The challenge was to design a reinforcement system for the spoken word that would not interfere with the church’s traditional acoustic music presentation of pipe organ, piano, harpsichord and choir, none of which are miked.

Tom Corbett of Charles M. Salter Associates in San Francisco was the principal design consultant. “We chose the Renkus-Heinz Iconyx for two reasons,” says Corbett. “First, to preserve the architectural integrity of the room, and second, we needed a very specific coverage pattern to provide uniform intelligibility over the main floor and balcony while co-existing with the natural room acoustics. The only way we could achieve that with an architecturally compatible system was with a steerable array.”

Attached flat to a given wall, a steerable array utilizes a column of identical speakers with very specific spacing. Each driver has a dedicated amplifier and DSP controller chip, enabling programmable sound beams to create very specific coverage patterns. “That’s very important in a space like this,” notes Corbett. “By keeping the sound away from the ceiling and off the balcony face, we created a highly intelligible vocal system without requiring architectural finishes which would affect the natural acoustics that highlight the musical presentation.” To minimize visual impact in the landmark structure, the tall, slender columns were attached flat to the wall surface and custom-painted to match.
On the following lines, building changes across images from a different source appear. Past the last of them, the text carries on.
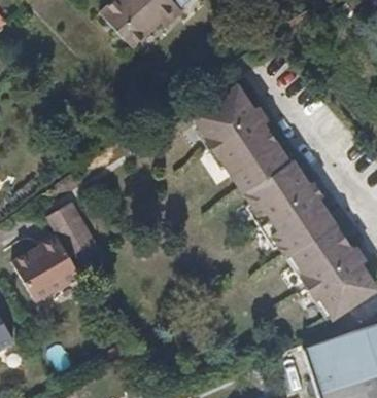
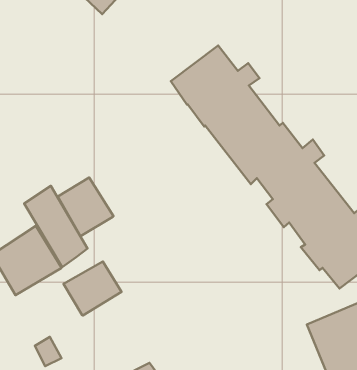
building: none -> [58,177,113,236]
building: none -> [63,262,121,316]

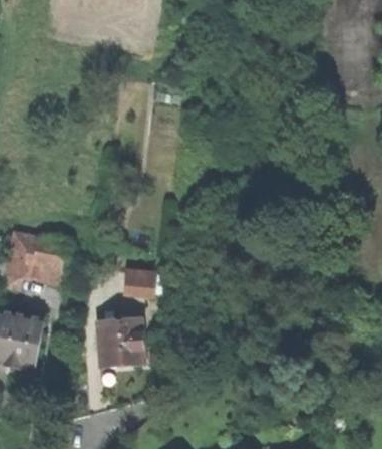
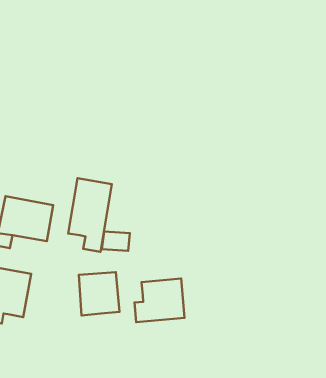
building: none -> [68,178,112,252]
building: none -> [134,279,185,322]

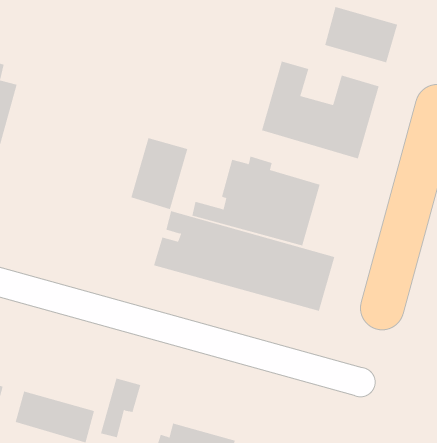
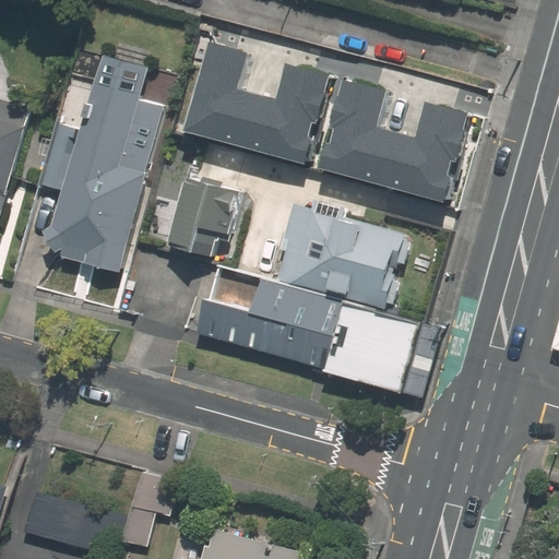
building: [325,6,398,63] -> none
building: none -> [186,41,334,165]
building: none -> [35,56,158,272]

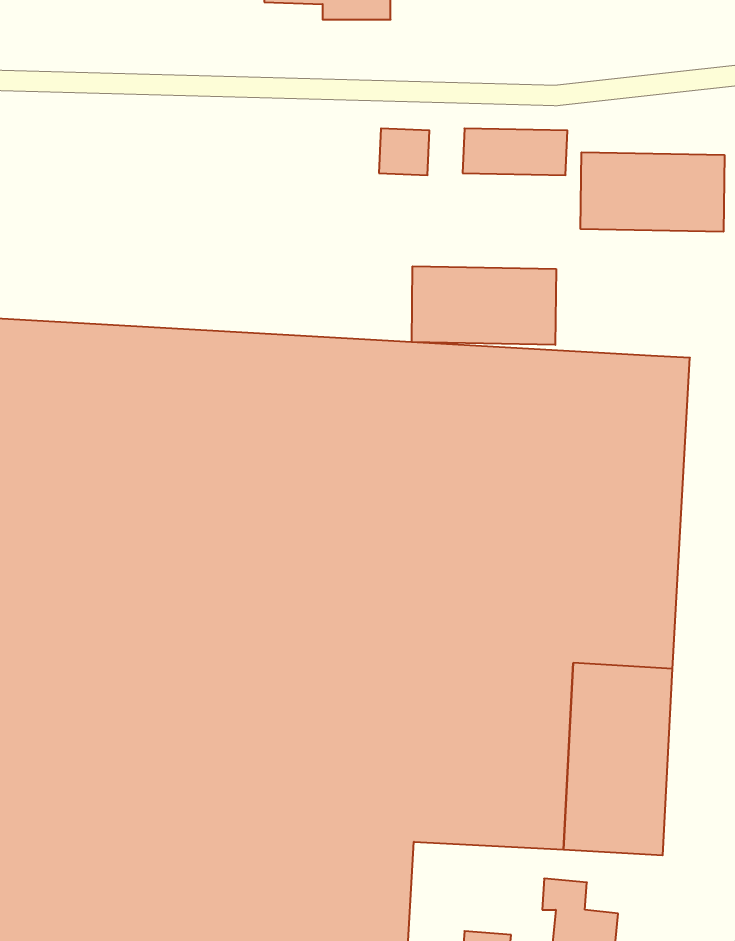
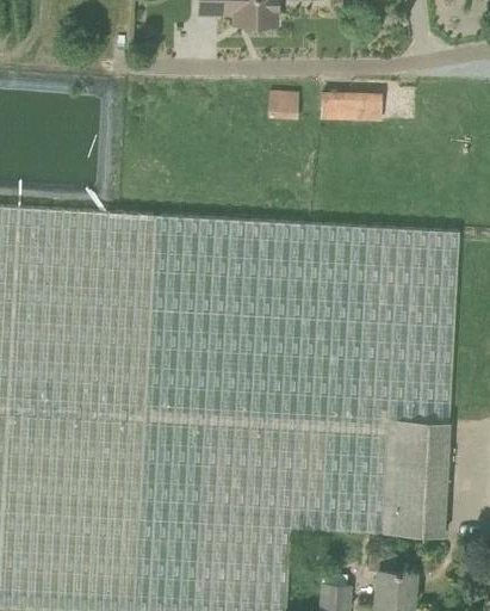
building: [581,152,724,232] -> none
building: [412,266,556,345] -> none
The Iconyx system in St. Mark’s consists of two IC16-R columns, each programmed to generate three distinct coverage beams per side: one for the balcony, one aimed for a long under-balcony throw, and a third to cover the front half of the church. The “R” designation means the units have RHAON (Renkus- Heinz Audio Operations Network) built in for complete remote system control over a single CAT5 cable.

The sanctuary’s physical layout presented another design challenge. “The balcony is quite close, so we mounted the two Iconyx columns higher than usual and aimed them diagonally in crossfire fashion,” Corbett explains. That allows the top beam from each eight-foot column to “see” into the balcony seating while avoiding both the wood facing and the arched ceiling.

“As you know, organ designers and sound system designers are typically at odds, because they want to extend the reverberation time and make the room more musical, while for speech we want to shorten that reverberation to avoid multiple arrivals at the listeners ear,” says Corbett. “But a tool like the Iconyx allows those opposing goals to coexist. In fact, for this job, we actually were able to accommodate the increase in reverberation caused by going to a full hardwood floor. Because Iconyx allows us to control loudspeaker dispersion, we can achieve excellent speech intelligibility while still taking full advantage of the room acoustics.”

“The steerable array columns are extremely effective,” agrees St. Mark’s Gary Schilling. “We wanted a system that would give us speech intelligibility throughout the room and fit in very discreetly with the room architecture. The Renkus-Heinz Iconyx system delivered all of that for us.”